* _SHORT PROBLEM 1_
Reproduce the passage of the EmulationStation freeze thread from "So the steps" up to and including "videos start playing.".
* _SHORT PROBLEM 2_
In the EmulationStation freeze thread, what makes ES responsive again after it becomes unresponsive?

EmulationStation freezes after game-select event triggered and video snap plays
-
I've updated the steps after re-testing from scratch. The steps to reproduce no longer include updating the system, RetroPie-Setup, or all of the packages -- just emulationstation.
-
Interesting discovery. When ES becomes unresponsive, I'm actually finding that if I manually kill the omx player, then ES becomes responsive again. It's as if the input event queue (or rendering?) is blocked.
So the steps here are:
- Follow prior steps to get ES unresponsive
- Press down a few times (as if you were expecting to be able to switch games)
- Find the omx player process
$ ps aux | grep letterbox pi 1888 3.2 0.7 196248 27988 tty1 SLl+ 04:02 0:03 --layer 10010 --loop --no-osd --aspect-mode letterbox --vol -210 -o both --win 326,81,632,258 --orientation 0 /home/pi/.emulationstation/downloaded_media/arcade/videos/88games.mp4- Kill the process
kill 1888- Notice the that the selected game in the gamelist view has actually changed -- the prior inputs have since been processed by ES. You need to be quick to start switching games otherwise ES will become unresponsive again once the videos start playing.

* _EXTRACTED ENTRIES_

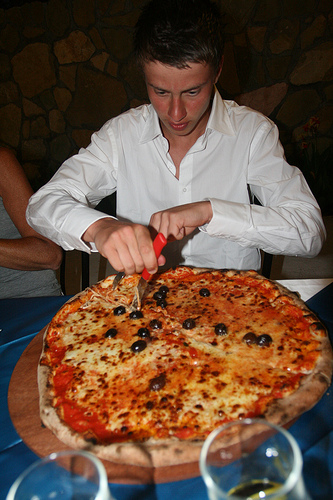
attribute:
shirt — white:
[27, 107, 327, 289]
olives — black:
[238, 328, 276, 349]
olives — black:
[152, 284, 215, 310]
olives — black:
[177, 313, 234, 339]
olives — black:
[100, 301, 166, 349]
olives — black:
[145, 370, 170, 392]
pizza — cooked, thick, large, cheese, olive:
[37, 261, 331, 469]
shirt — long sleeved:
[24, 92, 324, 270]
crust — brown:
[39, 382, 77, 432]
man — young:
[13, 11, 325, 297]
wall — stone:
[17, 20, 317, 191]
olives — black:
[102, 276, 270, 362]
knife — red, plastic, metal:
[127, 227, 168, 323]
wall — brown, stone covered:
[0, 3, 322, 220]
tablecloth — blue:
[1, 288, 329, 498]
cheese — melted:
[58, 280, 301, 433]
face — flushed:
[149, 63, 204, 130]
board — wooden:
[4, 331, 322, 478]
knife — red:
[123, 227, 170, 306]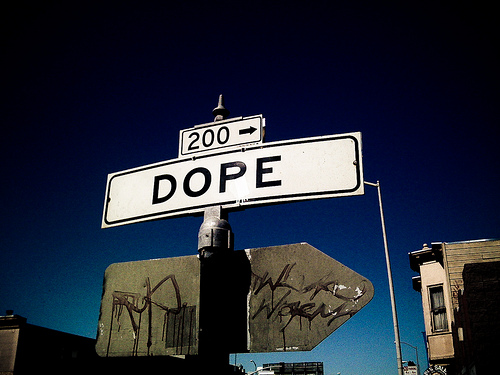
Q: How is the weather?
A: It is clear.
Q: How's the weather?
A: It is clear.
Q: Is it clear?
A: Yes, it is clear.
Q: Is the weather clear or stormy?
A: It is clear.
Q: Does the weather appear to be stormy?
A: No, it is clear.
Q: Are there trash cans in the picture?
A: No, there are no trash cans.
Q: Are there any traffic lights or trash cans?
A: No, there are no trash cans or traffic lights.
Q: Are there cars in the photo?
A: No, there are no cars.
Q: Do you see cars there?
A: No, there are no cars.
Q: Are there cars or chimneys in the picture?
A: No, there are no cars or chimneys.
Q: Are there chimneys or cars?
A: No, there are no cars or chimneys.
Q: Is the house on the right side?
A: Yes, the house is on the right of the image.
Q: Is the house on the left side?
A: No, the house is on the right of the image.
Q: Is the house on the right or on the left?
A: The house is on the right of the image.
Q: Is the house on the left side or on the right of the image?
A: The house is on the right of the image.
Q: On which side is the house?
A: The house is on the right of the image.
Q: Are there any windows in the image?
A: Yes, there is a window.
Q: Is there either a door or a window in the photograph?
A: Yes, there is a window.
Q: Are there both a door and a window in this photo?
A: No, there is a window but no doors.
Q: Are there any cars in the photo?
A: No, there are no cars.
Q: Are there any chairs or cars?
A: No, there are no cars or chairs.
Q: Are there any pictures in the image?
A: No, there are no pictures.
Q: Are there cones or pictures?
A: No, there are no pictures or cones.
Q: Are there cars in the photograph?
A: No, there are no cars.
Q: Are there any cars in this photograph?
A: No, there are no cars.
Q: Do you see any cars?
A: No, there are no cars.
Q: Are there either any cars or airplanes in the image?
A: No, there are no cars or airplanes.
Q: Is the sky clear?
A: Yes, the sky is clear.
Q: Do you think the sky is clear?
A: Yes, the sky is clear.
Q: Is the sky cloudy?
A: No, the sky is clear.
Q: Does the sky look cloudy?
A: No, the sky is clear.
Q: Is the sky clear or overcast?
A: The sky is clear.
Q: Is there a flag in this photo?
A: No, there are no flags.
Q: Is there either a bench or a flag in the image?
A: No, there are no flags or benches.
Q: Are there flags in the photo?
A: No, there are no flags.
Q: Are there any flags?
A: No, there are no flags.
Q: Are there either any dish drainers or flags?
A: No, there are no flags or dish drainers.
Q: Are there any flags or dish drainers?
A: No, there are no flags or dish drainers.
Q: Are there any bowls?
A: No, there are no bowls.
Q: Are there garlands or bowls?
A: No, there are no bowls or garlands.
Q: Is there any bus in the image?
A: No, there are no buses.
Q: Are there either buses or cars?
A: No, there are no buses or cars.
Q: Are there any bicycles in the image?
A: No, there are no bicycles.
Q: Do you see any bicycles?
A: No, there are no bicycles.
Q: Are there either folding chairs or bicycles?
A: No, there are no bicycles or folding chairs.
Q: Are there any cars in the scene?
A: No, there are no cars.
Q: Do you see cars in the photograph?
A: No, there are no cars.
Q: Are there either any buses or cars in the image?
A: No, there are no cars or buses.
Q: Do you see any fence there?
A: Yes, there is a fence.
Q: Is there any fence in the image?
A: Yes, there is a fence.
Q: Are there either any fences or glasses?
A: Yes, there is a fence.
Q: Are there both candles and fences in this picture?
A: No, there is a fence but no candles.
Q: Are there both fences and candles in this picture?
A: No, there is a fence but no candles.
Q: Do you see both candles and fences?
A: No, there is a fence but no candles.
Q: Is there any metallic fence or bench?
A: Yes, there is a metal fence.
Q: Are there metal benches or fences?
A: Yes, there is a metal fence.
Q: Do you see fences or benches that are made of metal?
A: Yes, the fence is made of metal.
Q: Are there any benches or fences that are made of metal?
A: Yes, the fence is made of metal.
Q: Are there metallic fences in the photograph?
A: Yes, there is a metal fence.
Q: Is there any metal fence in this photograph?
A: Yes, there is a metal fence.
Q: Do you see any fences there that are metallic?
A: Yes, there is a fence that is metallic.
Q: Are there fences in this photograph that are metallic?
A: Yes, there is a fence that is metallic.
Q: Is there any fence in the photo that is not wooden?
A: Yes, there is a metallic fence.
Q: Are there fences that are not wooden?
A: Yes, there is a metallic fence.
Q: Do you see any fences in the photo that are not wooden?
A: Yes, there is a metallic fence.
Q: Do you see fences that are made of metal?
A: Yes, there is a fence that is made of metal.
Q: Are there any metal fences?
A: Yes, there is a fence that is made of metal.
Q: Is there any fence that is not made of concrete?
A: Yes, there is a fence that is made of metal.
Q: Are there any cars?
A: No, there are no cars.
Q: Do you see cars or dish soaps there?
A: No, there are no cars or dish soaps.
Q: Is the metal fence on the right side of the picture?
A: Yes, the fence is on the right of the image.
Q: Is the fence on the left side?
A: No, the fence is on the right of the image.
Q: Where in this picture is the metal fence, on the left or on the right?
A: The fence is on the right of the image.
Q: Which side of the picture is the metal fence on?
A: The fence is on the right of the image.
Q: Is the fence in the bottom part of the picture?
A: Yes, the fence is in the bottom of the image.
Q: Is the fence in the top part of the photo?
A: No, the fence is in the bottom of the image.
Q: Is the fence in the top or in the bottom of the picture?
A: The fence is in the bottom of the image.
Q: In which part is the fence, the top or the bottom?
A: The fence is in the bottom of the image.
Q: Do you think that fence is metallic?
A: Yes, the fence is metallic.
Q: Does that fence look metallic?
A: Yes, the fence is metallic.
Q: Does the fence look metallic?
A: Yes, the fence is metallic.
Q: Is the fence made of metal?
A: Yes, the fence is made of metal.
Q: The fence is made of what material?
A: The fence is made of metal.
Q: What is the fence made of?
A: The fence is made of metal.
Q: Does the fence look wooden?
A: No, the fence is metallic.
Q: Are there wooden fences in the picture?
A: No, there is a fence but it is metallic.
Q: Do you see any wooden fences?
A: No, there is a fence but it is metallic.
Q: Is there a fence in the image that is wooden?
A: No, there is a fence but it is metallic.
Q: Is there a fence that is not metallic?
A: No, there is a fence but it is metallic.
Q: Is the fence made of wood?
A: No, the fence is made of metal.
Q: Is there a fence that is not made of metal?
A: No, there is a fence but it is made of metal.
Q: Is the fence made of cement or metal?
A: The fence is made of metal.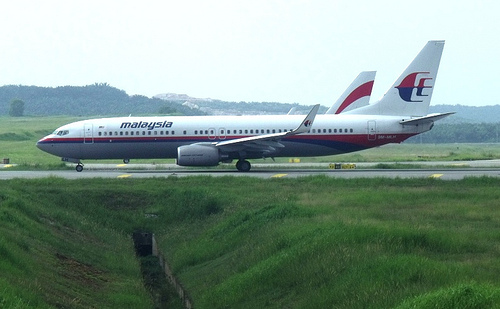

* _REPLY 1_
So the steps here are:
- Follow prior steps to get ES unresponsive
- Press down a few times (as if you were expecting to be able to switch games)
- Find the omx player process
$ ps aux | grep letterbox pi 1888 3.2 0.7 196248 27988 tty1 SLl+ 04:02 0:03 --layer 10010 --loop --no-osd --aspect-mode letterbox --vol -210 -o both --win 326,81,632,258 --orientation 0 /home/pi/.emulationstation/downloaded_media/arcade/videos/88games.mp4- Kill the process
kill 1888- Notice the that the selected game in the gamelist view has actually changed -- the prior inputs have since been processed by ES. You need to be quick to start switching games otherwise ES will become unresponsive again once the videos start playing.

* _REPLY 2_
Manually killing the omx player process.